唐捐笑道,“把这两个小朋友交给你,让他们打一年白工抵债如何?”
“哈哈哈,并无不可。”
两名合欢宗修士一口气还吊在嗓子眼,眼见唐捐与闵筠一拍即合,沆瀣一气,怎么能猜不到两人狼狈为奸。无论花落谁家,肯定都是要分赃得一清二楚,把自己卖了的。
这可真是祸不单行,一晚上撞到两位瘟神。
架还没吵完的两名合欢宗修士默契地往对方那里挪动半步。
闵筠与唐捐对话之时,场中长鸣已然结束,两只蟋蟀斗到一处。
无需撩拨,赤红蟋蟀历经大捷,斗志昂扬,首先递牙挑衅,两颗凶牙展开,好战之态显露无遗。

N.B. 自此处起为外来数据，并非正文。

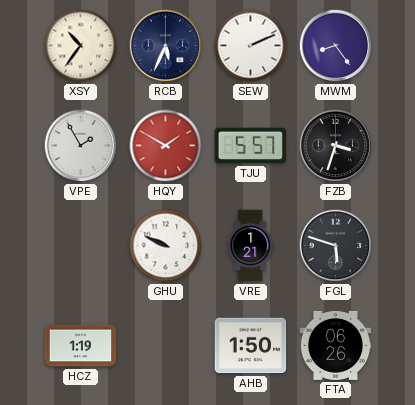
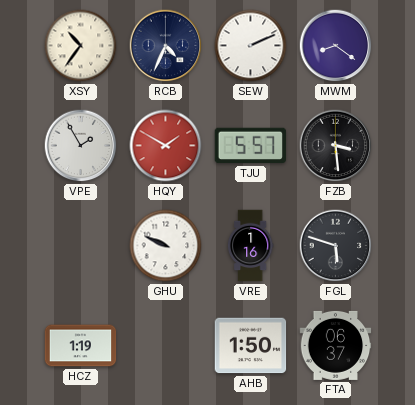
RCB: 5:34 -> 4:34
MWM: 8:24 -> 8:21
FZB: 3:33 -> 3:29
VRE: 1:21 -> 1:16
FTA: 06:26 -> 06:37
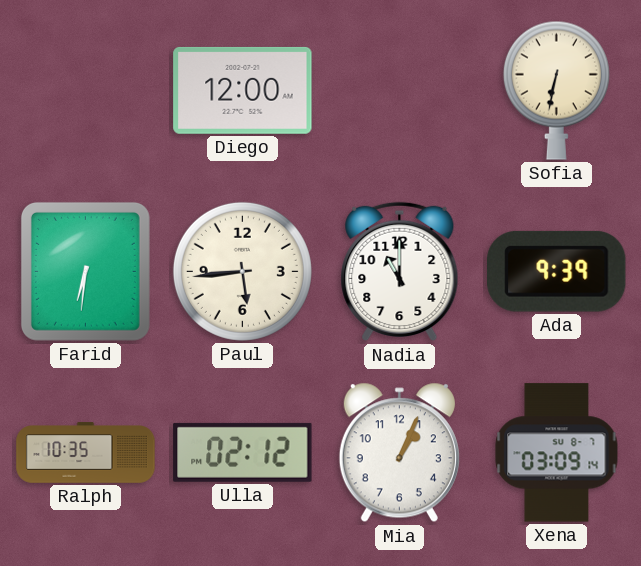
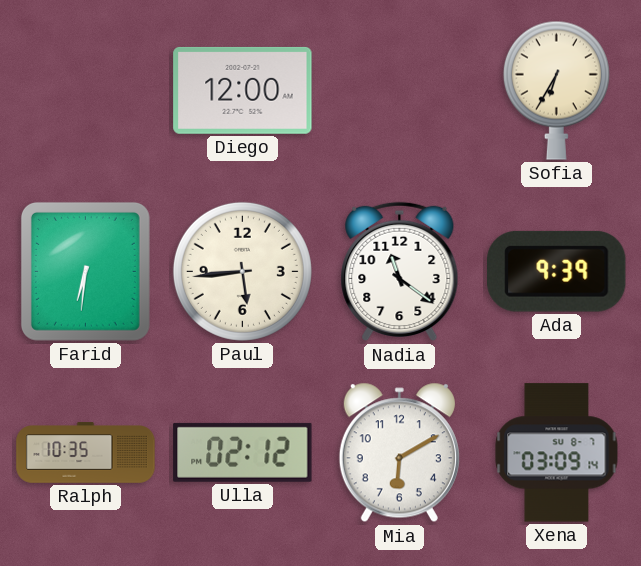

唐捐以符纸所折的蟋蟀看似轻薄,实则珞珞如石,搭上牙后,两颗利齿与赤红蟋蟀大牙相互钳制,看似弱不禁风的纸张不因抵御攻势而出现丝毫褶皱。
倒像铁打铜铸,坚不可摧。
合局即是斗法,即便是斗蟋蟀这样再民间不过的娱乐,也能看出其后操纵的修士本人高下,管中窥豹,可见一斑。
期间闵筠三次哨音,分别控制赤红蟋蟀进退自如,或撕咬挣脱,或挑衅按耐,将军出入战场之风采,在区区虫豸上展现完全。
纸蟋蟀逐渐被赤红蟋蟀压制,坚固的身躯虽不显破损,但几乎全身都被啃了个遍,根本找不到翻盘的机会。
周围有压低的吸气声,这一手闵筠之前从未施展,已非寻常驭兽之术可达。唐捐至此表现乏善可称,要是输了一个不高兴在坐观众在初见唐捐时已经少了大半,剩下一撮胆大的看得战战兢兢,又舍不得就这么离开,热闹不嫌事大,可谓是真正的赌徒了。
就在这时,纸蟋蟀收起利齿,豕窜狼逋四处逃窜,与赤红蟋蟀拉开距离,战意全无。
“还不出手?”闵筠不解,卷舌,哨声再起。
反观唐捐,从合局开始便不再有所指令,作壁上观。
胜局可望,他不知道唐捐还在等待什么。
察觉到闵筠的目光,唐捐如梦初醒,和蔼一笑,人畜无害。
忽而纸蟋蟀暴起,锋利的尖牙重新咧开,其后纸张层层叠叠以作口器,两层纸折成的后腿陡然展开,粗壮一倍有余,蹬地扑来。
退!闵筠哨音脱口而出,尖厉急促,却为时已晚。
赤红蟋蟀的后腿被钳制动弹不得,它猛地抽身,一口全力咬在纸蟋蟀的身躯。
两败俱伤,斗坛的地面上多出一条粗壮的赤红断肢,是赤红蟋蟀弃车保帅舍弃的右后腿。
除此之外,还有半截掉落的触须,化作了纸条。
伤痕累累的纸蟋蟀要将赤红蟋蟀逼至边沿,只差几步。
一进再进。
“好个反局!”
蓦地,桌边有一人大喝。
他手中提了杯盏,酒满溢到杯沿,醉醺醺地往嘴里灌,刚才喝彩被堵了回去好不痛快。
身形摇晃,不慎撞到桌角,杯盏脱手而出。
杯中余下的酒统统洒入陶罐。
哗啦。
恰巧淋在了两只蟋蟀决斗的角落。
纸折蟋蟀顿时受潮,浅黄符纸吸水涨开,整个后背变为黑色,明显向中间塌陷。